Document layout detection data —
________
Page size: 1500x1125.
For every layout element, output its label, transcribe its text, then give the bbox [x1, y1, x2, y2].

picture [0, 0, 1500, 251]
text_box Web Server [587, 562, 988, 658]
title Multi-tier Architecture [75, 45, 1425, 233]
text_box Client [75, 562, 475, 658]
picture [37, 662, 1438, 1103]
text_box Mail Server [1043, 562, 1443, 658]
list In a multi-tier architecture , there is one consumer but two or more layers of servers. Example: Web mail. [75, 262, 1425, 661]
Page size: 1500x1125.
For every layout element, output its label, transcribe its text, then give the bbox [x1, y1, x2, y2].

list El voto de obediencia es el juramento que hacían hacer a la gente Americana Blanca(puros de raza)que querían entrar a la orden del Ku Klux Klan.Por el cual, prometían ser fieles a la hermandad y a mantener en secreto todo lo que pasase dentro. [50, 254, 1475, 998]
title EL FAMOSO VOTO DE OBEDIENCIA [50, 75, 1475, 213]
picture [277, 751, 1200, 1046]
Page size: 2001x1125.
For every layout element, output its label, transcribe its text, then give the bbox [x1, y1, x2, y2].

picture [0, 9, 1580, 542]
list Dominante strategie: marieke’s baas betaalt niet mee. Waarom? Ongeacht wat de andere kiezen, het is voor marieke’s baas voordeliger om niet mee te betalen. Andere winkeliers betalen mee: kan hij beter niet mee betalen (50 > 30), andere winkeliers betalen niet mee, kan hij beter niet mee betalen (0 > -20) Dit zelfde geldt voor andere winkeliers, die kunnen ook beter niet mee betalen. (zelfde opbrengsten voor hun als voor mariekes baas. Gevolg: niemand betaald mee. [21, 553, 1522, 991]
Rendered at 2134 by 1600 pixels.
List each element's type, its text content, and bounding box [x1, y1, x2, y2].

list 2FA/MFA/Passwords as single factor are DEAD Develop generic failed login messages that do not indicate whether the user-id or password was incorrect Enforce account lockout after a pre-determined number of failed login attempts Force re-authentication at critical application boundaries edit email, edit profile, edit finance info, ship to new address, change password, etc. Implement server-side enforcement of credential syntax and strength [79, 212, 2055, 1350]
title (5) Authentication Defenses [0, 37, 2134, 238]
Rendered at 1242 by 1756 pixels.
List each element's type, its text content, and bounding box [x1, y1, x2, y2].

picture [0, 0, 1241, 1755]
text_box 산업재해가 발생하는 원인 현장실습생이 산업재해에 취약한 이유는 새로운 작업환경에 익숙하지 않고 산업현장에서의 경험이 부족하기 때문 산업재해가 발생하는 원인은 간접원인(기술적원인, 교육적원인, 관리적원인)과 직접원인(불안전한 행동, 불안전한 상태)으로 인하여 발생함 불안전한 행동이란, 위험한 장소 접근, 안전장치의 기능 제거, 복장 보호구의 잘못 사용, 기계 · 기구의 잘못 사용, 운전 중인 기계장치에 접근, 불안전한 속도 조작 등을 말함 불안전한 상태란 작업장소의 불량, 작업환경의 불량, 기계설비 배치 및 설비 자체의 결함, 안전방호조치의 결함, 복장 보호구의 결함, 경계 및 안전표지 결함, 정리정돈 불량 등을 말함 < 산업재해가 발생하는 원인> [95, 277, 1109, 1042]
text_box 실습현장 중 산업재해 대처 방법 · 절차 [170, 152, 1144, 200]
________
Problem to solve —
Please make an exact copy of the entries, down to the last character.

Task response —
Page size: 1500x1125.
For every layout element, output its label, transcribe its text, then give the bbox [x1, y1, x2, y2].

picture [0, 0, 1500, 251]
text_box Web Server [587, 562, 988, 658]
title Multi-tier Architecture [75, 45, 1425, 233]
text_box Client [75, 562, 475, 658]
picture [37, 662, 1438, 1103]
text_box Mail Server [1043, 562, 1443, 658]
list In a multi-tier architecture , there is one consumer but two or more layers of servers. Example: Web mail. [75, 262, 1425, 661]
Page size: 1500x1125.
For every layout element, output its label, transcribe its text, then give the bbox [x1, y1, x2, y2].

list El voto de obediencia es el juramento que hacían hacer a la gente Americana Blanca(puros de raza)que querían entrar a la orden del Ku Klux Klan.Por el cual, prometían ser fieles a la hermandad y a mantener en secreto todo lo que pasase dentro. [50, 254, 1475, 998]
title EL FAMOSO VOTO DE OBEDIENCIA [50, 75, 1475, 213]
picture [277, 751, 1200, 1046]
Page size: 2001x1125.
For every layout element, output its label, transcribe its text, then give the bbox [x1, y1, x2, y2].

picture [0, 9, 1580, 542]
list Dominante strategie: marieke’s baas betaalt niet mee. Waarom? Ongeacht wat de andere kiezen, het is voor marieke’s baas voordeliger om niet mee te betalen. Andere winkeliers betalen mee: kan hij beter niet mee betalen (50 > 30), andere winkeliers betalen niet mee, kan hij beter niet mee betalen (0 > -20) Dit zelfde geldt voor andere winkeliers, die kunnen ook beter niet mee betalen. (zelfde opbrengsten voor hun als voor mariekes baas. Gevolg: niemand betaald mee. [21, 553, 1522, 991]
Rendered at 2134 by 1600 pixels.
List each element's type, its text content, and bounding box [x1, y1, x2, y2].

list 2FA/MFA/Passwords as single factor are DEAD Develop generic failed login messages that do not indicate whether the user-id or password was incorrect Enforce account lockout after a pre-determined number of failed login attempts Force re-authentication at critical application boundaries edit email, edit profile, edit finance info, ship to new address, change password, etc. Implement server-side enforcement of credential syntax and strength [79, 212, 2055, 1350]
title (5) Authentication Defenses [0, 37, 2134, 238]
Rendered at 1242 by 1756 pixels.
List each element's type, its text content, and bounding box [x1, y1, x2, y2].

picture [0, 0, 1241, 1755]
text_box 산업재해가 발생하는 원인 현장실습생이 산업재해에 취약한 이유는 새로운 작업환경에 익숙하지 않고 산업현장에서의 경험이 부족하기 때문 산업재해가 발생하는 원인은 간접원인(기술적원인, 교육적원인, 관리적원인)과 직접원인(불안전한 행동, 불안전한 상태)으로 인하여 발생함 불안전한 행동이란, 위험한 장소 접근, 안전장치의 기능 제거, 복장 보호구의 잘못 사용, 기계 · 기구의 잘못 사용, 운전 중인 기계장치에 접근, 불안전한 속도 조작 등을 말함 불안전한 상태란 작업장소의 불량, 작업환경의 불량, 기계설비 배치 및 설비 자체의 결함, 안전방호조치의 결함, 복장 보호구의 결함, 경계 및 안전표지 결함, 정리정돈 불량 등을 말함 < 산업재해가 발생하는 원인> [95, 277, 1109, 1042]
text_box 실습현장 중 산업재해 대처 방법 · 절차 [170, 152, 1144, 200]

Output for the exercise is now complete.